Reproduce la primera forma humana de encontrarse sexualmente -dijo el sexólogo-, ya que “nuestros ancestros no se miraban a la cara mientras tenían sexo”.

“La mujer se pone de rodillas, separando las piernas y elevando la cola para exponer mejor la vulva; el hombre la penetra desde atrás y sostiene el bombeo abrazando las nalgas de su compañera”, detalló al tiempo que aclaró que “es una de las poses recomendadas para hombres con penes más pequeños, ya que tienen más cercanía con la vulva”.

Además, destacó que esta pose “es muy disfrutable para la mujer por la fricción del pene en el punto G (detrás del clítoris en el interior de la vagina)”.

Por último, el sexólogo dio tres recomendaciones:

Un espejo por delante, para que ambos se observen, puede ser un potenciador de placer.

La contracción del suelo pélvico ayuda a presionar el pene logrando más fricción.

Si antes de penetrar se hace sexo oral en la vulva la zona se prepara mejor para el coito, incrementando mucho la excitación.

“La vaquera”

El médico afirmó que éste es una pose que tiene muchos beneficios para ambos integrantes del encuentro, por lo democrático de las acciones. “Ambos se mueven y cada uno ofrece sus habilidades sexuales. La persona sentada sobre el pene puede acercar su pecho al torso de quien está abajo y acomoda la pelvis llevando las nalgas apenas hacia atrás. Es muy excitante jugar con los ritmos de penetración, por momentos lentos y otros más rápidos”.

“La vaquera invertida”

Similar a la anterior, solo que en este caso la persona ubicada arriba está arrodillada, de espaldas al rostro del hombre.
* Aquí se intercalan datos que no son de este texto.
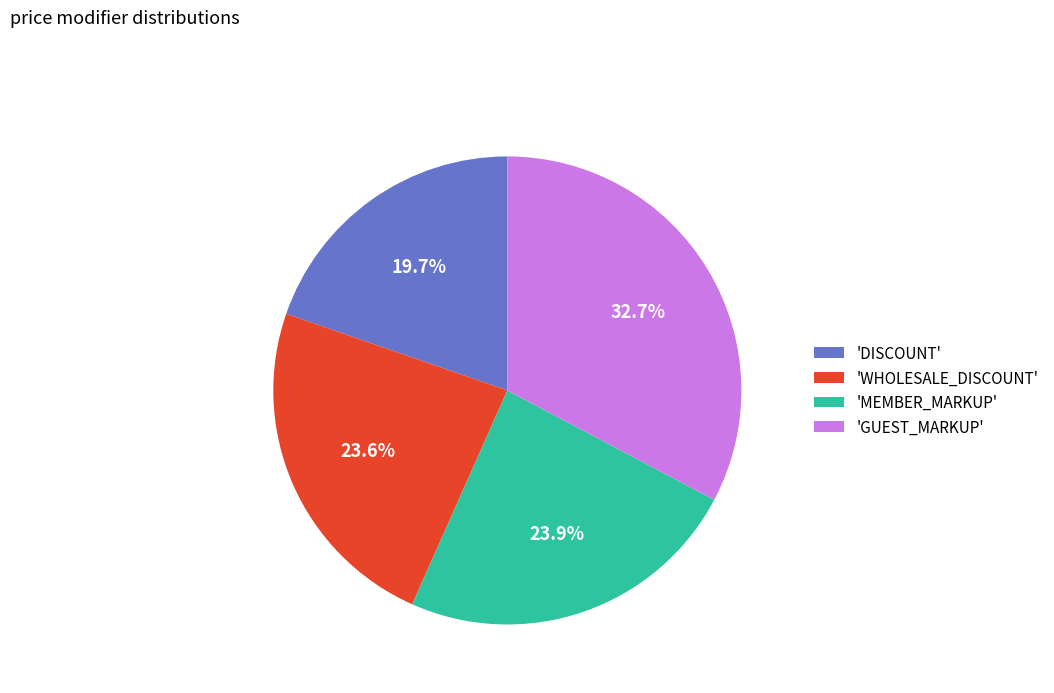

Is there a majority slice in this chart?

No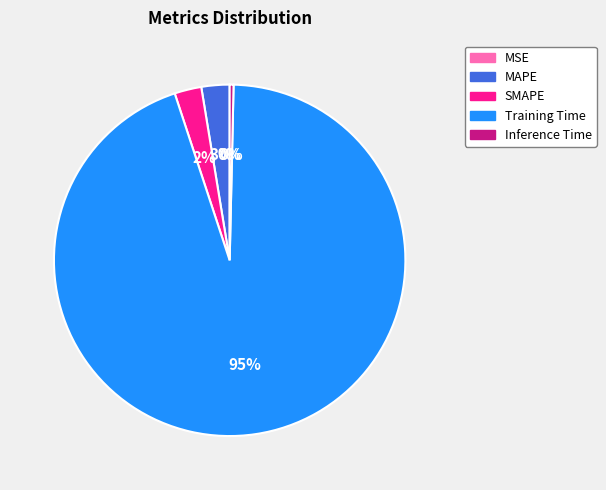

What is the largest slice in the pie chart?

Training Time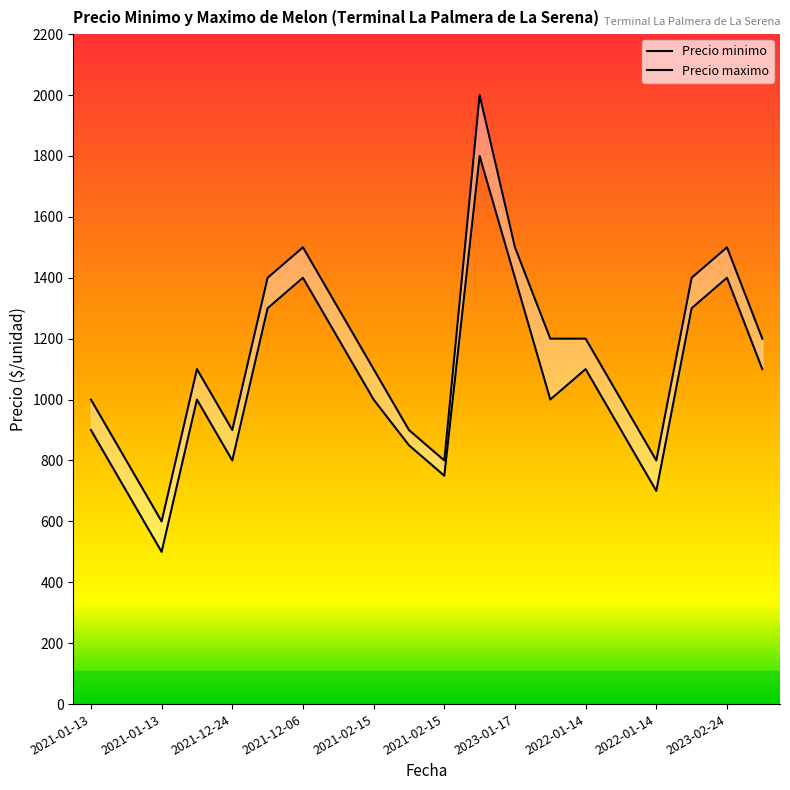

How many interior local valleys does the Precio minimo series have?

5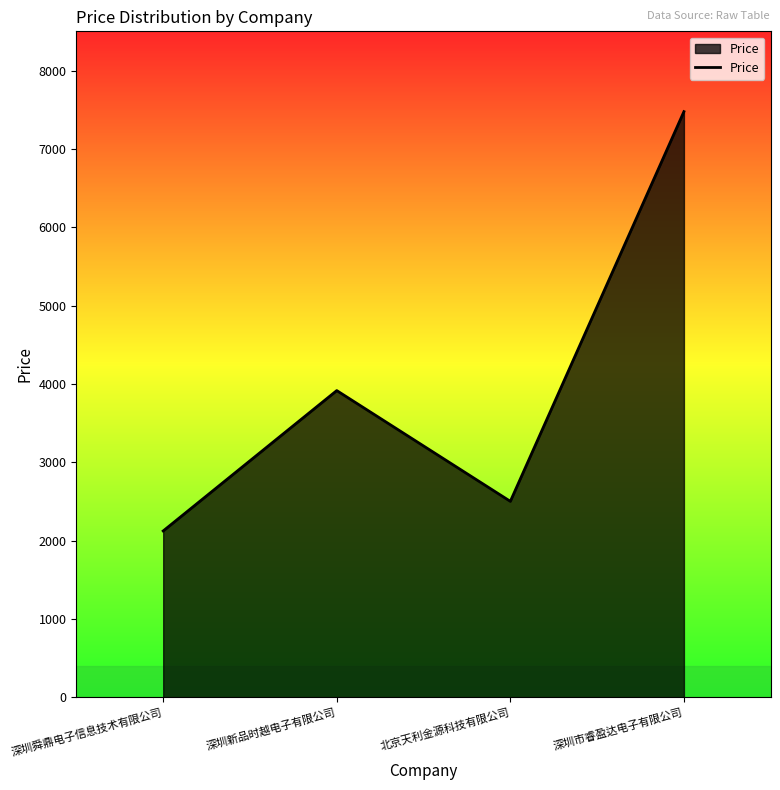

Reading right to left, transcribe all the data shown in this chart.

深圳市睿盈达电子有限公司=7475	北京天利金源科技有限公司=2500	深圳新品时越电子有限公司=3914	深圳舜鼎电子信息技术有限公司=2122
Es él quien guía los movimientos, tomando por ambos lados la cadera del o la acompañante.

“Para hombres que no tienen plena confianza en sostener la erección, ‘la vaquera invertida’ es una pose recomendada: permite ver la penetración sin sentirse intimidado por la mirada de la otra persona. Además, al estar menos pendiente de su rendimiento, el hombre se concentra más en sus sensaciones corporales”, dijo Ghedin.

“La flor de loto”

Algunos hombres prefieren la cercanía de los cuerpos y gustan de poses que los pongan bien en contacto, anticipó el sexólogo. Aquí el hombre se sienta (sobre una superficie lisa, que no se hunda) con las piernas cruzadas y la otra persona se monta sobre ellas siendo penetrada y abraza con las piernas la cintura de su compañero.

“Es una pose de máxima intimidad cuerpo a cuerpo y es ideal para los hombres que tienen eyaculaciones rápidas, ya que reduce el bombeo coital, ayudando a que el pene erecto se acostumbre a la humedad y al calor vaginal (tiempo de latencia del pene dentro de la vagina)”, explicó Ghedin.

“La cucharita”

Finalmente, el especialista se refirió a la pose que consiste en ser penetrados desde atrás, mientras se abraza el cuerpo del otro o se estimulan los genitales de quien es penetrado.

“La persona que ofrece la vagina o el ano (recordar que para el paso de uno a otro orificio se requiere higiene y/o cambio de profiláctico, por la transmisión de infecciones) realiza movimientos de cadera para ayudar a la penetración más profunda”, aseguró.

Y cerró: “En estas poses, como no hay contacto cara a cara, no se está pendiente de los gestos del otro, lo cual baja la preocupación de muchos hombres por el rendimiento y el complacer a la otra persona”.